--- Exercise description ---
Each line of the listing that includes the string "zumindest" needs to be located and copied.

# # # # #

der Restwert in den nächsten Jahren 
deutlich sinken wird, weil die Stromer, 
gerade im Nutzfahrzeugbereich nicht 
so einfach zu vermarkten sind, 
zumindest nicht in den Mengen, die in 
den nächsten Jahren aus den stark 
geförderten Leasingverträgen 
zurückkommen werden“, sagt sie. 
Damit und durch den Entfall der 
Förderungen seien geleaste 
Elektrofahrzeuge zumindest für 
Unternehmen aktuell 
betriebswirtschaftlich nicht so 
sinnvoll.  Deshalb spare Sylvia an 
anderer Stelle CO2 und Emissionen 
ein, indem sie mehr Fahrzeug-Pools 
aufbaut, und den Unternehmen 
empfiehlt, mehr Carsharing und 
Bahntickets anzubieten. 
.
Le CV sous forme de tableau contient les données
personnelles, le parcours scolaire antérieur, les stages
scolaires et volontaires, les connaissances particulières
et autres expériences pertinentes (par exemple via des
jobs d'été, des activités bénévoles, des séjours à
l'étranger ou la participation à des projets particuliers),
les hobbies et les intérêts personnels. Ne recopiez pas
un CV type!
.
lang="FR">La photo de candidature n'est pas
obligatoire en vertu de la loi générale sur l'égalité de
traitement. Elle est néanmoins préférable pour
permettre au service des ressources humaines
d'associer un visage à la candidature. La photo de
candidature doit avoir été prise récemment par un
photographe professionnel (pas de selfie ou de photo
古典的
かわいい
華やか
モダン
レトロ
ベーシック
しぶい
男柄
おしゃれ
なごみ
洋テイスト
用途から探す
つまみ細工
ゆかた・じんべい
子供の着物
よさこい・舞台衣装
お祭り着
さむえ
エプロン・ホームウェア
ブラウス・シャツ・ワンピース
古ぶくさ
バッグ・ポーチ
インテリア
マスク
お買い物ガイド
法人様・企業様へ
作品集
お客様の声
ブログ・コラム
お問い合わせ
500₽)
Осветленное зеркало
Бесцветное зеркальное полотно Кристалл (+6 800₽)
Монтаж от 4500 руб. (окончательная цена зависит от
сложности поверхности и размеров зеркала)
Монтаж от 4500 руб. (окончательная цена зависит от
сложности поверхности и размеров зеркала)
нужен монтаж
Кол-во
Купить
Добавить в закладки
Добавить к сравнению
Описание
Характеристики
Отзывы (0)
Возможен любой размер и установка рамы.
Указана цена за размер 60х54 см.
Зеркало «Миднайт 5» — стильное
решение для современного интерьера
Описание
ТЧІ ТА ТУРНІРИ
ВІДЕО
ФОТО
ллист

# # # # #

--- Result ---
zumindest nicht in den Mengen, die in 
Elektrofahrzeuge zumindest für 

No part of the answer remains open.